Durban hosts World Cup preliminary draw tomorrow
DURBAN, Nov 23: South Africa takes centre stage in the world’s sporting firmament on Sunday when Durban hosts the preliminary draw for the 2010 football World Cup, the first to be held on the continent.
A glitzy 90-minute TV show featuring football greats launches an event which will transfix viewers around the world.
Millions globally will tune in as 169 countries weigh up the chances of joining the hosts as one of the 32 teams to contest the 2010 finals.

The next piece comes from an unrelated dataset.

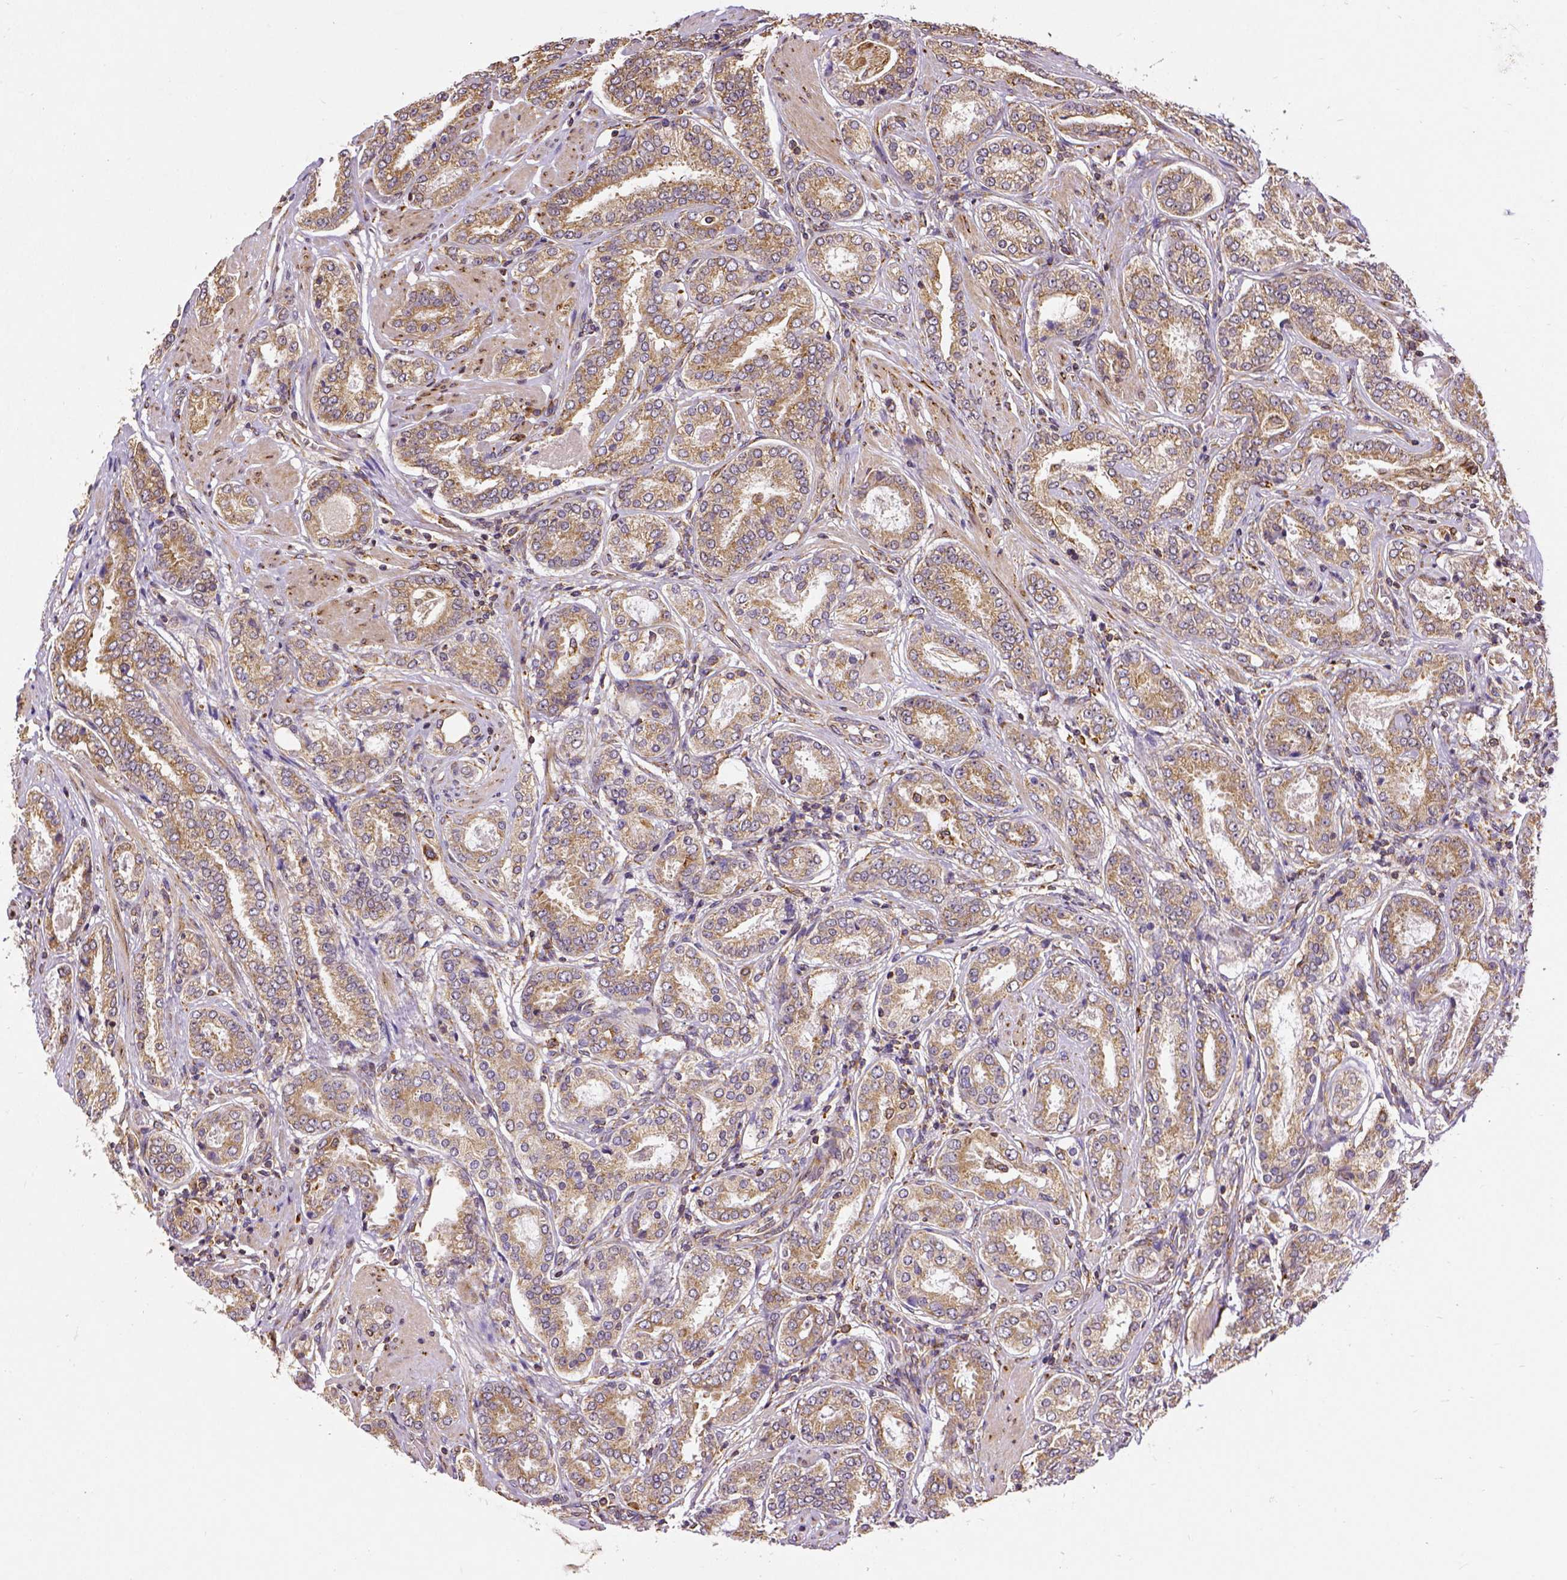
{"staining": {"intensity": "weak", "quantity": ">75%", "location": "cytoplasmic/membranous"}, "tissue": "prostate cancer", "cell_type": "Tumor cells", "image_type": "cancer", "snomed": [{"axis": "morphology", "description": "Adenocarcinoma, High grade"}, {"axis": "topography", "description": "Prostate"}], "caption": "An image of human high-grade adenocarcinoma (prostate) stained for a protein shows weak cytoplasmic/membranous brown staining in tumor cells. (Stains: DAB (3,3'-diaminobenzidine) in brown, nuclei in blue, Microscopy: brightfield microscopy at high magnification).", "gene": "MTDH", "patient": {"sex": "male", "age": 63}}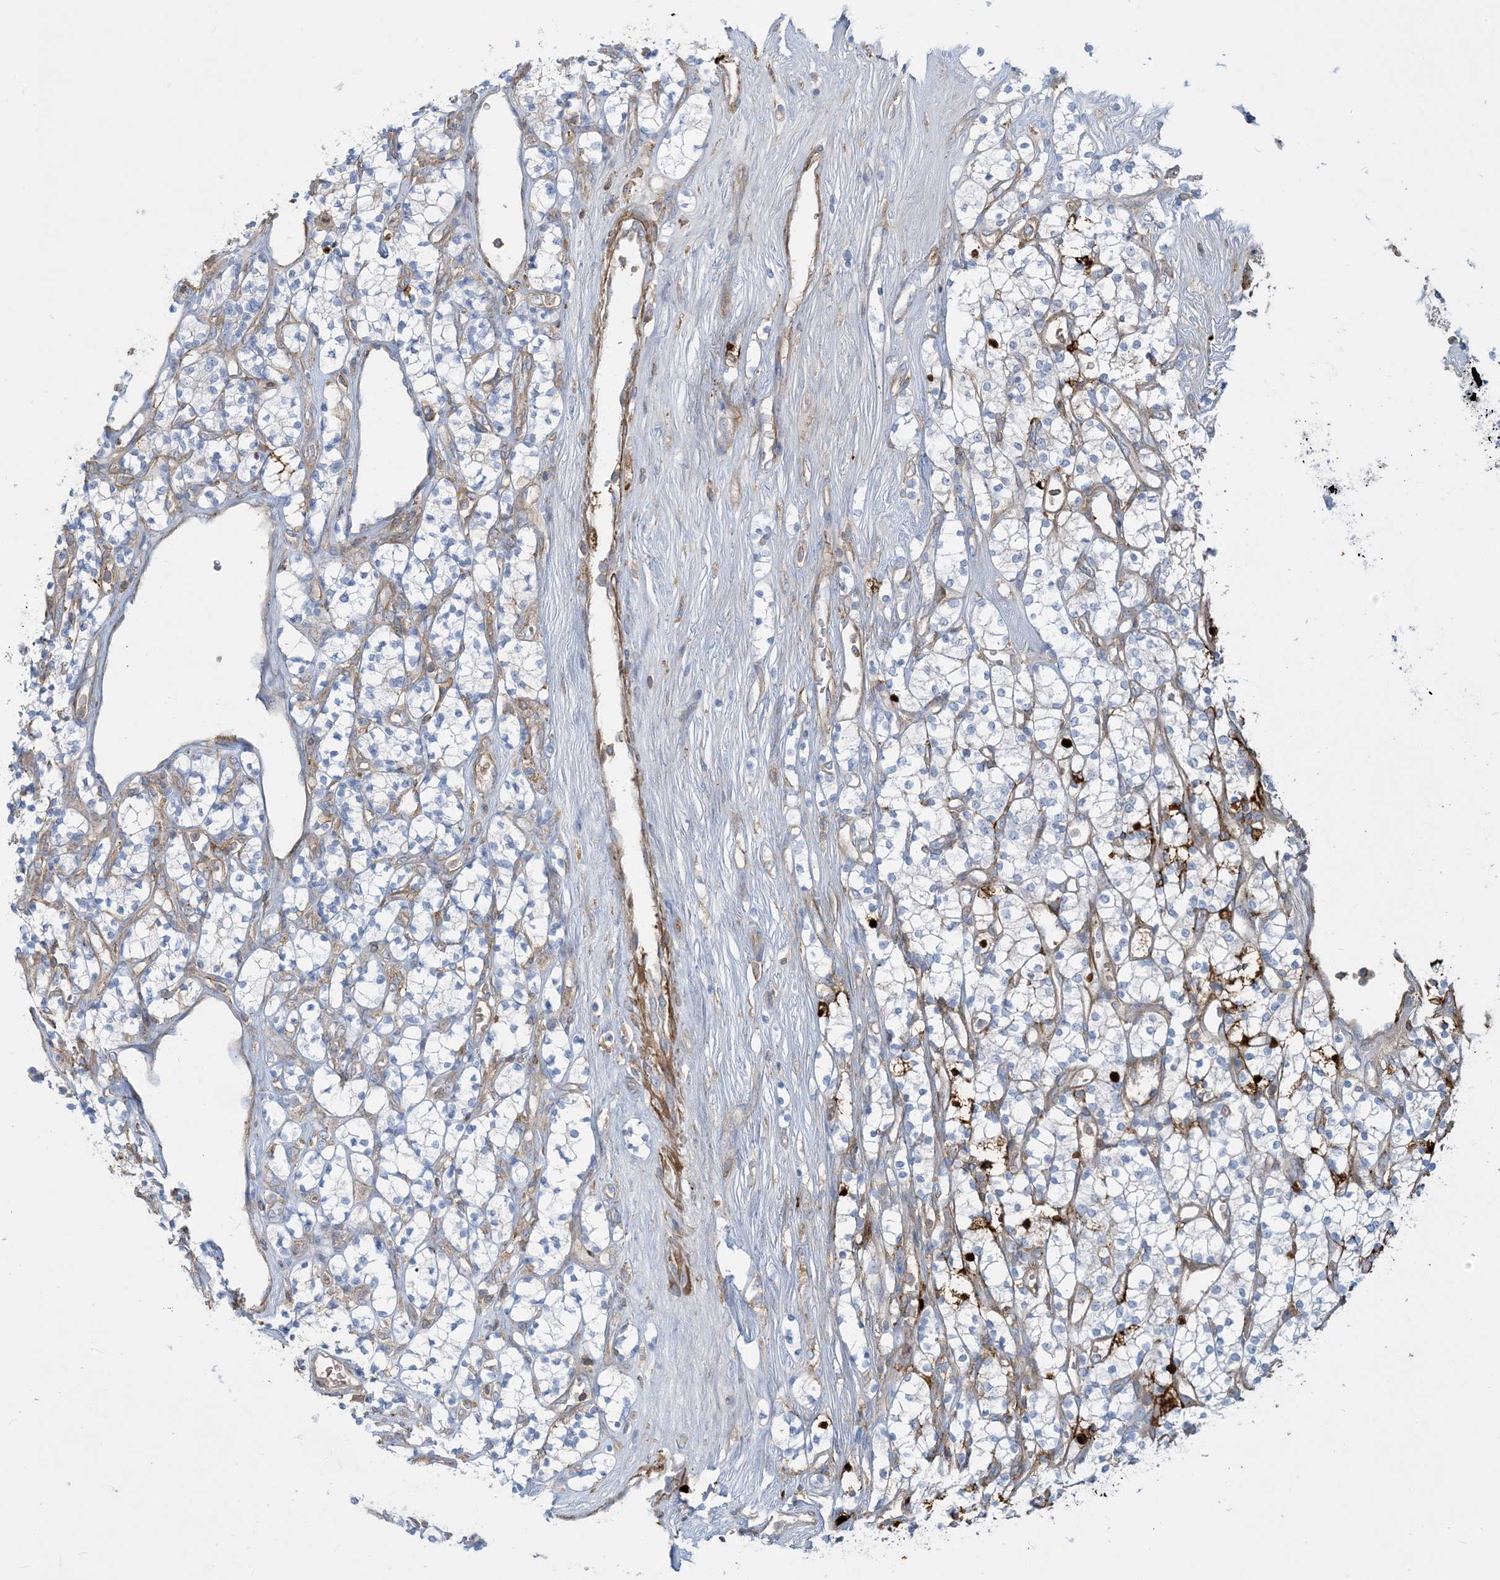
{"staining": {"intensity": "negative", "quantity": "none", "location": "none"}, "tissue": "renal cancer", "cell_type": "Tumor cells", "image_type": "cancer", "snomed": [{"axis": "morphology", "description": "Adenocarcinoma, NOS"}, {"axis": "topography", "description": "Kidney"}], "caption": "High power microscopy histopathology image of an immunohistochemistry (IHC) photomicrograph of adenocarcinoma (renal), revealing no significant staining in tumor cells.", "gene": "GTF3C2", "patient": {"sex": "male", "age": 77}}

Apart from the distinction of becoming the first African nation to stage one of the two greatest sporting festivals — the World Cup and the Summer Olympics – South Africa will also become the first host to be included in the preliminary draw.
However, unlike the other
169 nations taking part, South Africa is guaranteed its place in 2010.
It will be included only because the process is doubling as the draw for the Africa Nations Cup earlier the same year.
The draw will be conducted by new FIFA General Secretary Jerome Valcke under the watchful eyes of South African President Thabo Mbeki and FIFA President Sepp Blatter.
Valcke will be assisted by African greats of the past – Liberia’s George Weah, Abedi Pele of Ghana and South Africa’s own Lucas Radebe.
Other former world aces helping out include France’s world champion defender Marcel Desailly, who was born in Ghana, Ali Daei of Iran and American Kasey Keller.
That there will be no great Brazilian or Argentina players of the past on stage is only because South America is not taking part in the draw.
The 10 South American nations all play each other in a continental group which has already started.
Preliminary matches are also under way in Asia, Africa and Oceania and 30 of the 200 teams entered have already been eliminated.
The 31 teams who will join South Africa in the finals will comprise 13 from Europe, a further five from Africa, four each from Asia and South America and three from Concacaf, the North and Central American and Caribbean confederation.
The last two teams will come from two playoffs – the first between the winner of the Oceania group and the fifth-placed team in Asia and the second pitting the fifth-placed South American team against the fourth from Concacaf.